Di Dunia itu sebenarnya berdekatan, tak ada yang jauh, hanya kita saling berjahuan. Manusia yang ada di dunia satu darah, satu warna,  darah merah. Semua dilahirkan dari rahim yang sama, Adam dan Hawwa'. Semuanya pernah dikandung (batn) kecuali Nabiyullah Adam dan Hawwa'.

Kita selalu dekat, yang menjauhkan kita adalah ego kita, seperti Habil dan Qobil dekat, tapi menjauh karena ada ego dan kedengkian. Allah menciptakan kita, tapi kita kadang lupa bahwa kita diciptakan. Allah dekat, dan bahkan sangat dekat, tapi sering kita menjauh, dan bahkan melupakannya. "Inni Qorib, sungguh saya sangat dekat" Firman Allah.

Bila darah kita sama, apa yang membuat kita beda?, bila jantung kita mendegub untuk memompa warna merah yang sama, mengapa kita beda? Bukankah tubuh kita adalah darah?, kalau ada rambut, bulu-bulu, daging, itu hanya untuk memperindah warna kemanusiaan kita, bukan kemudian untuk tercerai berai. Bukankah penyanggah kita juga sama, sama kerasnya dan sama warnanya, tulang yang putih. 

Apalagi yang kita perdebatkan untuk kemudian harus berjahuan, bukankah kita bersaudara? Apalagi kita lahir dari tanah dan air yang sama, memakan dan meminumnya, masuk dengan menjadi diri yang ber-tanah air bersama, Indonesia.

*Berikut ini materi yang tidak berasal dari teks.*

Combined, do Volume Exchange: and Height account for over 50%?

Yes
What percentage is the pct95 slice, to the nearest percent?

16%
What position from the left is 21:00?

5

Kita sebenarnya dekat, tak pernah jauh. Tapi kita sering menjauh, menjahui dan menjauhkan.

Bandung, 26 Juni 2019

------------------------------------------------------------------
Bersama ustadzuna Dr.  Nasaruddin Idris Jauhar dari Surabaya, satu pesawat dan satu hotel, walau sebelumnya tidak pernah menjadwal untuk bersama, menuju hotel satu mobil sambil berbincang Nabiyuna Nuh Alaihissalam, betapa  Nabi Nuh  sang desainer, pembuat perahu, dan beliau juga tukang Kayu, perahunya tahan banting, terpaan ombak yang menggunung tak membuat perahunya tenggelam pun tak pecah, karena beliau merancang dengan keahliannya dengan kayu-kayu terbaiknya.

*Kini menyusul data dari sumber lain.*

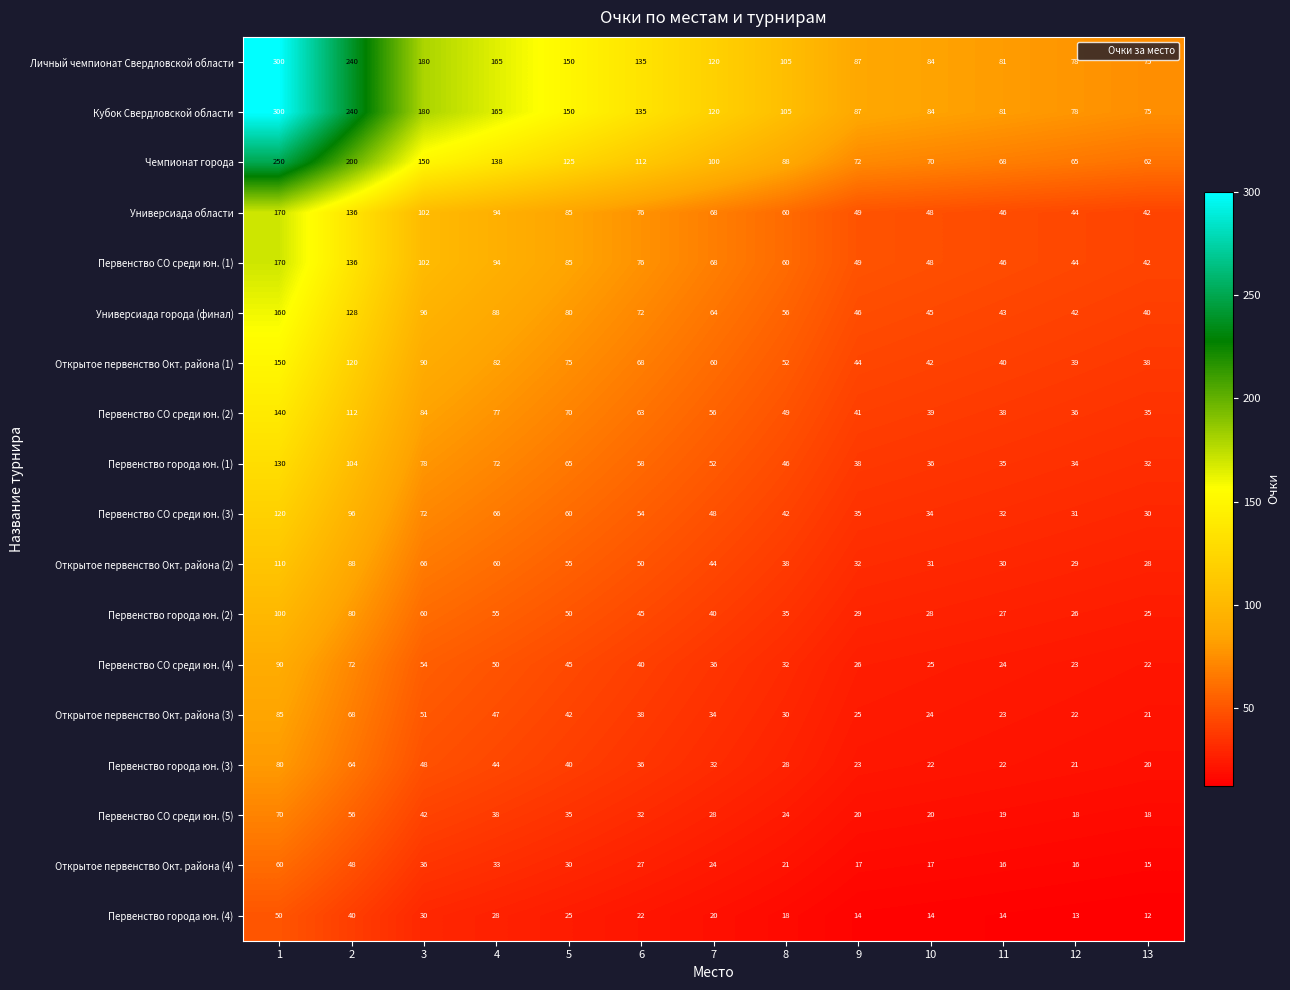

Where is Универсиада города (финал) nearest to the value 100?

3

Kemudian Dr. Nasar bercerita, ada seorang perempuan datang kepada Nabi Nuh ketika membuat perahu, "Jangan lupa panggil dan ajak saya, kalau sudah jadi perahuanya sudah selesai dibuat" dan ketika itu pula, perempuan tadi bersyahadat akan keesaan Tuhan dan mengikuti aqidah Tauhid.  Setelah beberapa lama, perahu pun selesai, banjir bandang datang menggempur seluruh daerah itu (bahkan seluruh muka bumi, qila). Dan Nabi Nuh benar-benar lupa pesan perempuan tadi, untuk mengajak bersama, dan juga tidak menemukan dalam perahu bersamanya.

Setalah banjir usai, perahu mendermagakan dirinya, orang-orang yang berada dalam perahu turun satu persatu, tiba-tiba ada seorang perempuan menemui Nabi Nuh "Kapan banjir itu datangnya?" ternyata perempuan itu selamat walau ia tidak bersama perahu tadi.

Allah memiliki jalan lain untuk menyelamatkan perempuan tadi, tidak harus menaiki perahu, dan tidak pula bersama mereka di dalamnya. Kuasa Allah melebihi apapun. Karena semua itu, diatas pengawasan Allah. Demikian kisah yang dikutip dari Dr. Ratib an-Nablusi oleh Dr. Nasar.

---------------------------------------------

Kita alhamdulillah berdekat, walau kadang berjauh tempat. Karena bukan tempat yang membuat jauh, tapi rasa, kalau rasa dekat sejauh apapun tempat akan sangat dekat.